10x vcpu is reasonable in some situations (VDI, powersave at night).
Even a 2x vcpu overcommit will cause a 10000x interrupt latency degradation.

> My analogy only requires some
> statistical bad luck: Multiple guests with peaks and valleys
> of memory requirements happen to have their peaks align.
>

Not sure I understand.

>>> Third, host swapping makes live migration much more difficult.
>>> Either the host swap disk must be accessible to all machines
>>> or data sitting on a local disk MUST be migrated along with
>>> RAM (which is not impossible but complicates live migration
>>> substantially).
>>>
>> kvm does live migration with swapping, and has no special code to
>> integrate them.
>> :
>> Don't know about vmware, but kvm supports page sharing, swapping, and
>> live migration simultaneously.
>>
> Hmmm... I'll bet I can break it pretty easily. I think the
> case you raised that you thought would cause host OOM'ing
> will cause kvm live migration to fail.
>
> Or maybe not... when a guest is in the middle of a live migration,
> I believe (in Xen), the entire guest memory allocation (possibly
> excluding ballooned-out pages) must be simultaneously in RAM briefly
> in BOTH the host and target machine. That is, live migration is
> not "pipelined". Is this also true of KVM?

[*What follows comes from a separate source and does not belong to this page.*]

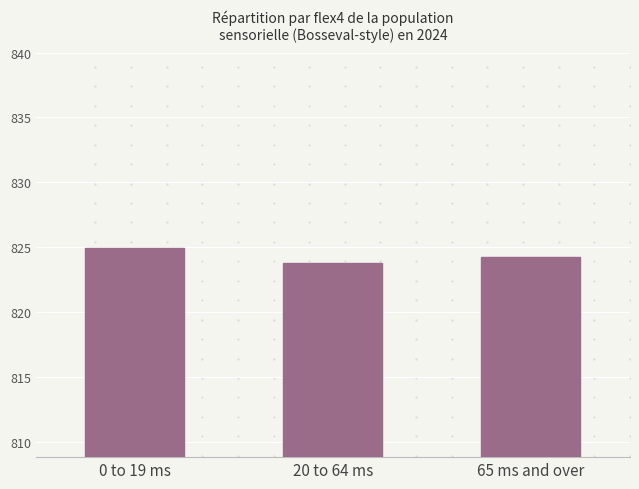

The value at 65 ms and over is 824.2. True or false?

True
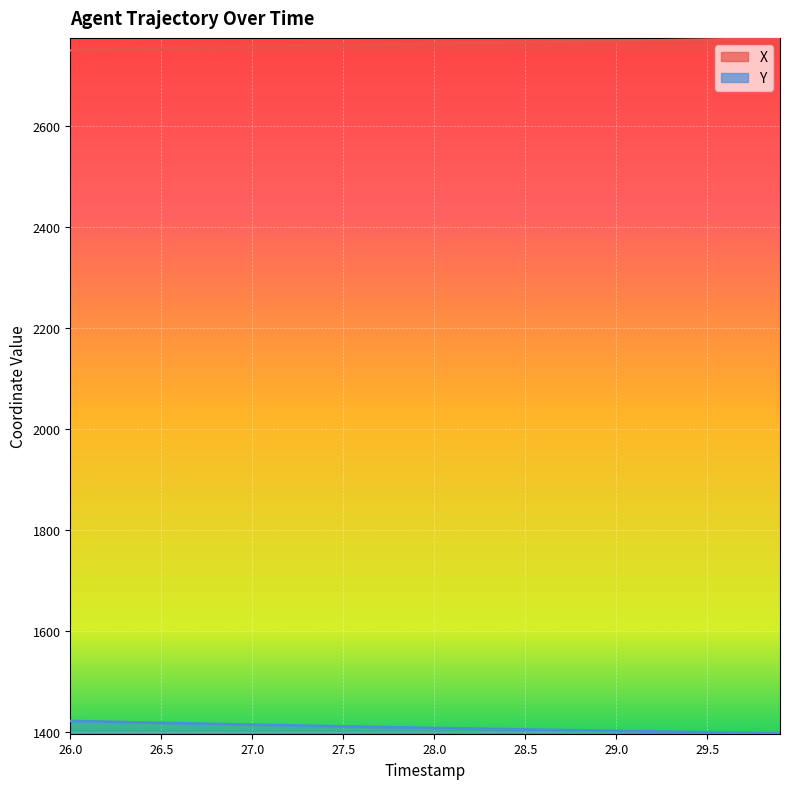

True or false: Y and X intersect in this chart.

False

No. The entire guest address space can be swapped out on the source and
target, less the pages being copied to or from the wire, and pages
actively accessed by the guest. Of course performance will suck if all
memory is swapped out.

> If so, your
> statement above is just waiting a corner case to break it.
> And if not, I expect you've got fault tolerance issues.
>

Not that I'm aware of.

>>> If you talk to VMware customers (especially web-hosting services)
>>> that have attempted to use overcommit technologies that require
>>> host-swapping, you will find that they quickly become allergic
>>> to memory overcommit and turn it off. The end users (users of
>>> the VMs that inexplicably grind to a halt) complain loudly.
>>> As a result, RAM has become a bottleneck in many many systems,
>>> which ultimately reduces the utility of servers and the value
>>> of virtualization.
>>>
>> Choosing the correct overcommit ratio is certainly not an easy task.
>> However, just hoping that memory will be available when you need it is
>> not a good solution.
>>
> Choosing the _optimal_ overcommit ratio is impossible without a
> prescient knowledge of the workload in each guest. Hoping memory
> will be available is certainly not a good solution, but if memory
> is not available guest swapping is much better than host swapping.
>

You cannot rely on guest swapping.

> And making RAM usage as dynamic as possible and live migration
> as easy as possible are keys to maximizing the benefits (and
> limiting the problems) of virtualization.
>

That is why you need overcommit. You make things dynamic with page
sharing and ballooning and live migration, but at some point you need a
failsafe fallback. The only failsafe fallback I can see (where the host
doesn't rely on guests) is swapping.

As far as I can tell, frontswap+tmem increases the problem. You loan
the guest some memory without the means to take it back, this increases
memory pressure on the host. The result is that if you want to avoid
swapping (or are unable to) you need to undercommit host resources.
Instead of sum(guest mem) + reserve < (host mem), you need sum(guest mem
+ committed tmem) + reserve < (host mem). You need more host memory, or
less guests, or to be prepared to swap if the worst happens.